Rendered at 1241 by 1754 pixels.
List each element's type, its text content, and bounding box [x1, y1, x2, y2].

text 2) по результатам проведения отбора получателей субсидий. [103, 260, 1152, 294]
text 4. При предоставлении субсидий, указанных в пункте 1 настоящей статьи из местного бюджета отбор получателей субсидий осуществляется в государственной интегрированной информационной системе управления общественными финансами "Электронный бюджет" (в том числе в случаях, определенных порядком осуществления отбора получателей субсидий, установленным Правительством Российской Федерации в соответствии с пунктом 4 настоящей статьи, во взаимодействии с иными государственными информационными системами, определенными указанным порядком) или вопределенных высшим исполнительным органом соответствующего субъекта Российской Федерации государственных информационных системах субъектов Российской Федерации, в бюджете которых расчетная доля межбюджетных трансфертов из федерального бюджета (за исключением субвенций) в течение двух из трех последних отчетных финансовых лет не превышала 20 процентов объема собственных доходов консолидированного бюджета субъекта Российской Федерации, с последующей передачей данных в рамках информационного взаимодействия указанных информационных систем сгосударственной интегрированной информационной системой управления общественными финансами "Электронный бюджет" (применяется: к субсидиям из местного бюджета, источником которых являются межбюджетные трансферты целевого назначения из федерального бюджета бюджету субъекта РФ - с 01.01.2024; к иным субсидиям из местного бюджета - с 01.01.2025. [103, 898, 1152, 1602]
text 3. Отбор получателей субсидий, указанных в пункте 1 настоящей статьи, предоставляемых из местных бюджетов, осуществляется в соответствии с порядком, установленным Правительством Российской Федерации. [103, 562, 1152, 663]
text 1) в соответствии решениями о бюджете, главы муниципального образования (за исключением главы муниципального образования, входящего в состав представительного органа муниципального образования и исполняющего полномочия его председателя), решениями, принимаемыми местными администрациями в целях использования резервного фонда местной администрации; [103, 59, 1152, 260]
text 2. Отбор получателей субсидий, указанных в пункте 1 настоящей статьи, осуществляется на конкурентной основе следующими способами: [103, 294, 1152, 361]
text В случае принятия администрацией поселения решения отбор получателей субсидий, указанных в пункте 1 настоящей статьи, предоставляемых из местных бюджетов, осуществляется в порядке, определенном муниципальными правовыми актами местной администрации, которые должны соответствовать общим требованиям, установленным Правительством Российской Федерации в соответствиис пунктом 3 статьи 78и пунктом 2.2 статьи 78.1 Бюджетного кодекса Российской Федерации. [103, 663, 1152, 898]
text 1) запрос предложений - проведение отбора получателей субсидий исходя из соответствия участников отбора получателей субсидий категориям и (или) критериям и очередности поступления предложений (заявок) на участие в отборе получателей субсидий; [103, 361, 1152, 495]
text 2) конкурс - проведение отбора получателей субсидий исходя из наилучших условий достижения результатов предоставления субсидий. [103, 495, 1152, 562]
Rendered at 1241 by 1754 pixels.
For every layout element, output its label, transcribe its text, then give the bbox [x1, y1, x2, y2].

* _Task statement_
From first line to last, transcribe the material exactly.

* _Answer space_
Rendered at 1241 by 1754 pixels.
List each element's type, its text content, and bounding box [x1, y1, x2, y2].

text 2) по результатам проведения отбора получателей субсидий. [103, 260, 1152, 294]
text 4. При предоставлении субсидий, указанных в пункте 1 настоящей статьи из местного бюджета отбор получателей субсидий осуществляется в государственной интегрированной информационной системе управления общественными финансами "Электронный бюджет" (в том числе в случаях, определенных порядком осуществления отбора получателей субсидий, установленным Правительством Российской Федерации в соответствии с пунктом 4 настоящей статьи, во взаимодействии с иными государственными информационными системами, определенными указанным порядком) или вопределенных высшим исполнительным органом соответствующего субъекта Российской Федерации государственных информационных системах субъектов Российской Федерации, в бюджете которых расчетная доля межбюджетных трансфертов из федерального бюджета (за исключением субвенций) в течение двух из трех последних отчетных финансовых лет не превышала 20 процентов объема собственных доходов консолидированного бюджета субъекта Российской Федерации, с последующей передачей данных в рамках информационного взаимодействия указанных информационных систем сгосударственной интегрированной информационной системой управления общественными финансами "Электронный бюджет" (применяется: к субсидиям из местного бюджета, источником которых являются межбюджетные трансферты целевого назначения из федерального бюджета бюджету субъекта РФ - с 01.01.2024; к иным субсидиям из местного бюджета - с 01.01.2025. [103, 898, 1152, 1602]
text 3. Отбор получателей субсидий, указанных в пункте 1 настоящей статьи, предоставляемых из местных бюджетов, осуществляется в соответствии с порядком, установленным Правительством Российской Федерации. [103, 562, 1152, 663]
text 1) в соответствии решениями о бюджете, главы муниципального образования (за исключением главы муниципального образования, входящего в состав представительного органа муниципального образования и исполняющего полномочия его председателя), решениями, принимаемыми местными администрациями в целях использования резервного фонда местной администрации; [103, 59, 1152, 260]
text 2. Отбор получателей субсидий, указанных в пункте 1 настоящей статьи, осуществляется на конкурентной основе следующими способами: [103, 294, 1152, 361]
text В случае принятия администрацией поселения решения отбор получателей субсидий, указанных в пункте 1 настоящей статьи, предоставляемых из местных бюджетов, осуществляется в порядке, определенном муниципальными правовыми актами местной администрации, которые должны соответствовать общим требованиям, установленным Правительством Российской Федерации в соответствиис пунктом 3 статьи 78и пунктом 2.2 статьи 78.1 Бюджетного кодекса Российской Федерации. [103, 663, 1152, 898]
text 1) запрос предложений - проведение отбора получателей субсидий исходя из соответствия участников отбора получателей субсидий категориям и (или) критериям и очередности поступления предложений (заявок) на участие в отборе получателей субсидий; [103, 361, 1152, 495]
text 2) конкурс - проведение отбора получателей субсидий исходя из наилучших условий достижения результатов предоставления субсидий. [103, 495, 1152, 562]
Rendered at 1241 by 1754 pixels.
For every layout element, output its label, transcribe its text, then give the bbox [x1, y1, x2, y2].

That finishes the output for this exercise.